## List of tasks:
- 1) According to the article on Woody Guthrie and Fred Trump, in what month and year did Guthrie sign the lease for an apartment at Beach Haven?
- 2) Copy the passage of the article on Woody Guthrie and Fred Trump from "The Trumps later" to "at their properties.".

## Document section:
*****
However, it has now emerged his property developer father, Fred Trump, was also the target of protesting voices.

Woody Guthrie, writer of the classic 'This Land is Your Land' and widely regarded as the Godfather of American folk, rallied against Trump senior back in the 1950s.

And new lyrics, discovered by Will Kaufman, Professor of American Literature and Culture at the University of Central Lancashire, show the great troubadour's hatred for Fred Trump.

The writings were influenced by Guthrie's experiences in 'Beach Haven', a Trump-built public housing project. Guthrie, who influenced musicians from Bob Dylan to Bruce Springsteen, signed the lease for an apartment there in December 1950.

Trump's public housing projects were later subject to a case brought by the Civil Rights Division of the US Justice Department. A major charge was that “racially discriminatory conduct by Trump agents” had “created a substantial impediment to the full enjoyment of equal opportunity".

A 1979 Village Voice report by Wayne Barrett on the rise of Donald Trump cited examples of housing applications being "coded by race".

"Three doormen were told to discourage blacks who came seeking apartments when the manager was out, either by claiming no vacancies or hiking up the rents," wrote Mr Barrett of the court records.

Donald Trump has received accusations of racism
Donald Trump has received accusations of racism (NICHOLAS KAMM/AFP/Getty Images)

"A super said he was instructed to send black applicants to the central office but to accept white applications on site. Another rental agent said that Fred Trump had instructed him not to rent to blacks. Further, the agent said Trump wanted 'to decrease the number of black tenants' already in the development 'by encouraging them to locate housing elsewhere'.”

The Trumps later had to sign an agreement with the government preventing them from discriminating against anyone in "the terms, conditions, or privileges of sale or rental of a dwelling," according to the Washington Post.

They were also made to take out advertising informing minorities they had an equal chance to seek housing at their properties.

Fred Trump was also investigated by the US Senate in 1954 for for profiteering from public contracts, including overestimating his Beach Haven building charges by $3.7 million.

Guthrie, who was a prominent social campaigner, clearly sensed this discrimination during his time at a Trump property, writing:

I suppose

Old Man Trump knows

Just how much

Racial Hate

he stirred up

In the bloodpot of human hearts

When he drawed

That color line

Here at his

Eighteen hundred family project ....
*****
## Data section:
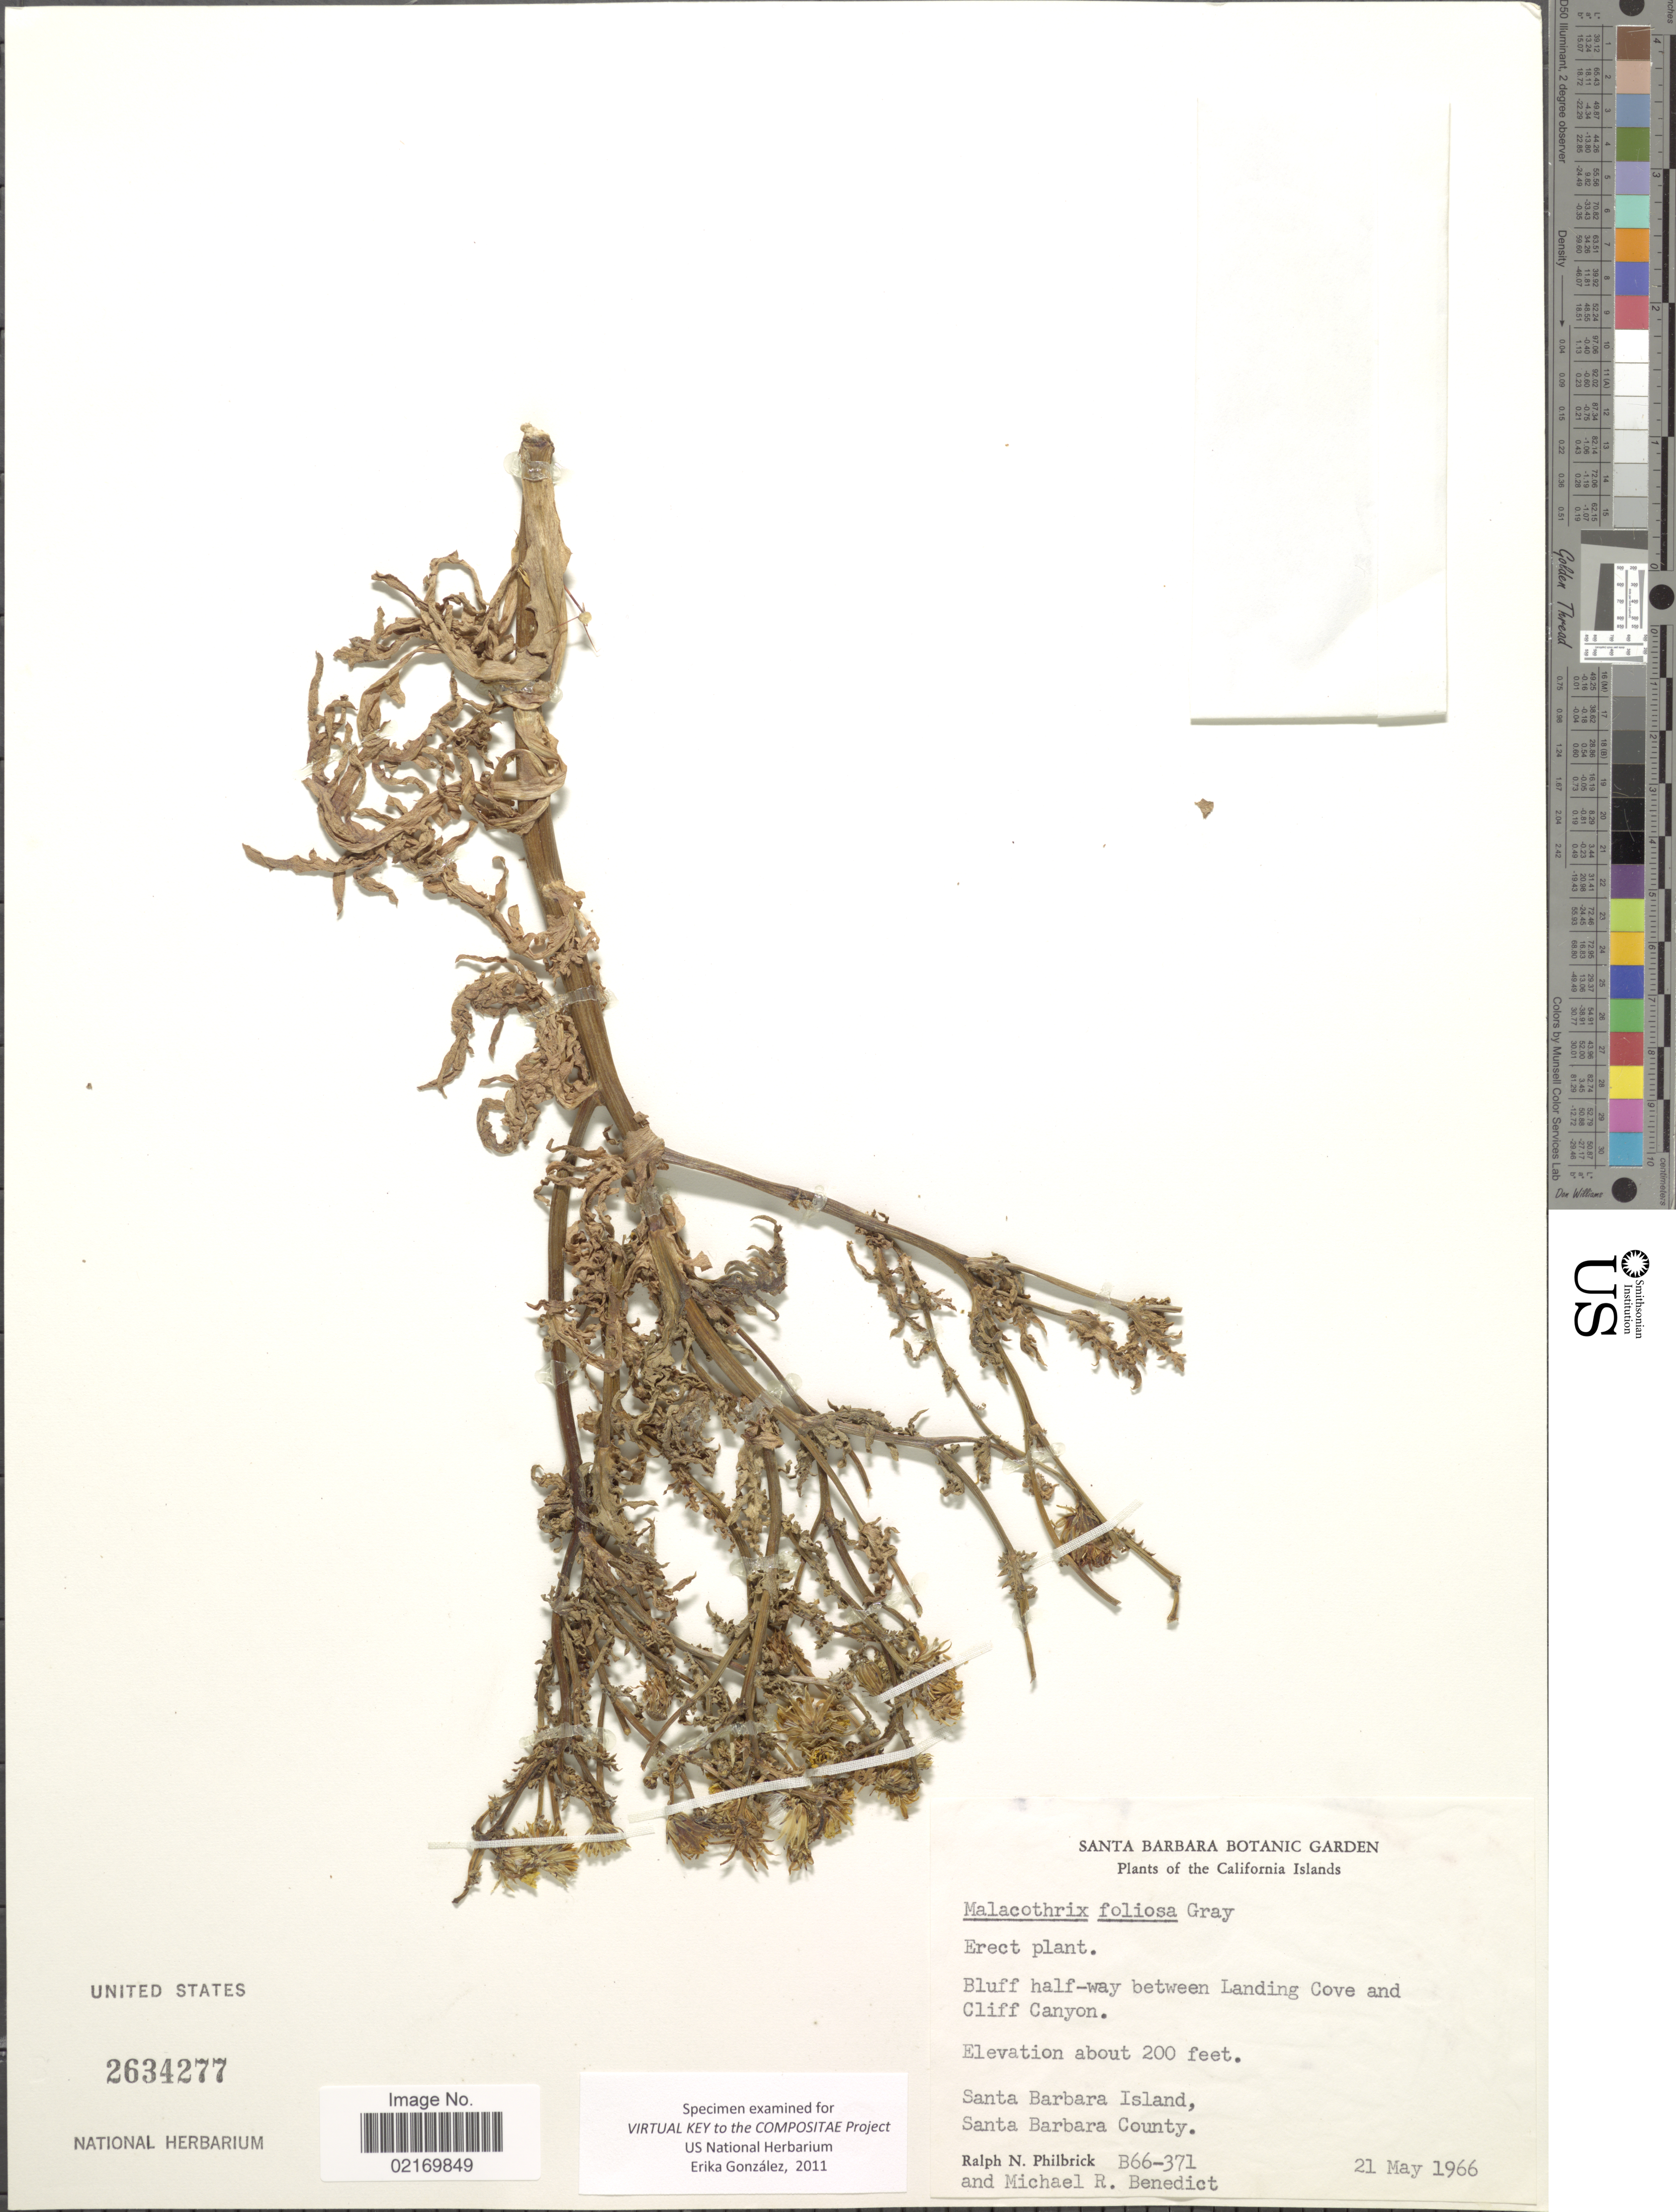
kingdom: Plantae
*****
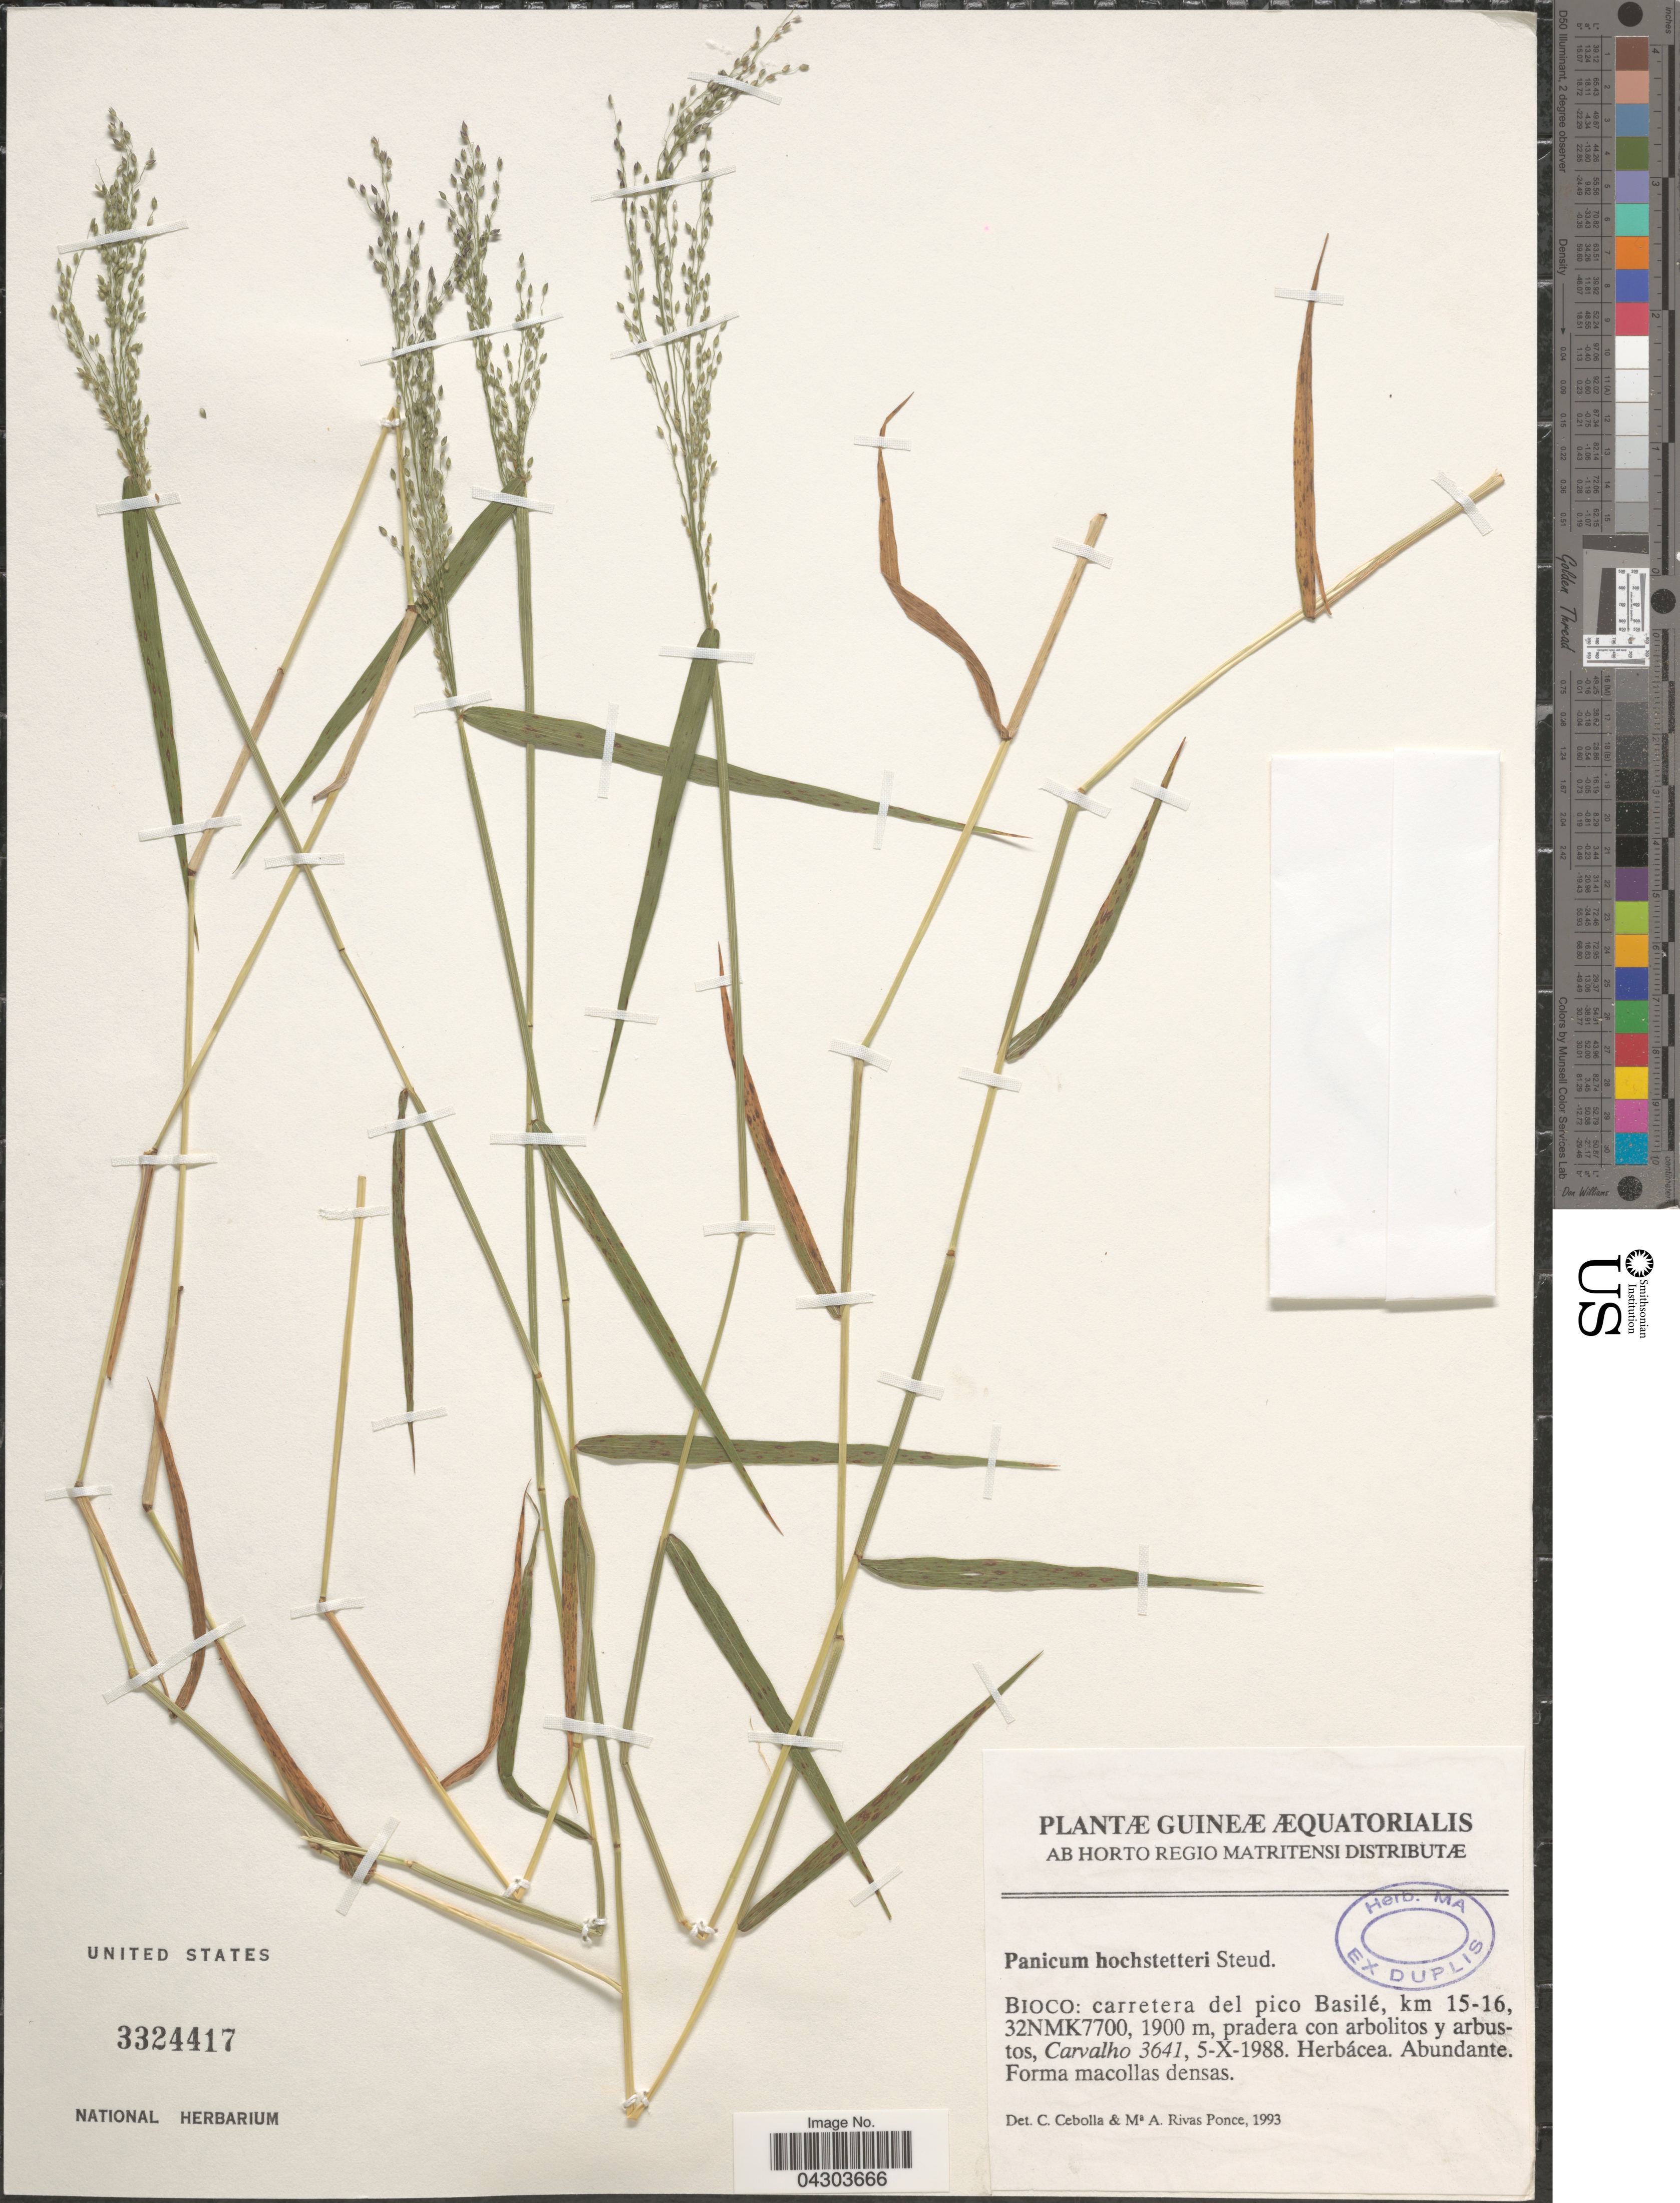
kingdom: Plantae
*****
## Answers for this exercise:
- 1) December 1950.

- 2)
The Trumps later had to sign an agreement with the government preventing them from discriminating against anyone in "the terms, conditions, or privileges of sale or rental of a dwelling," according to the Washington Post.

They were also made to take out advertising informing minorities they had an equal chance to seek housing at their properties.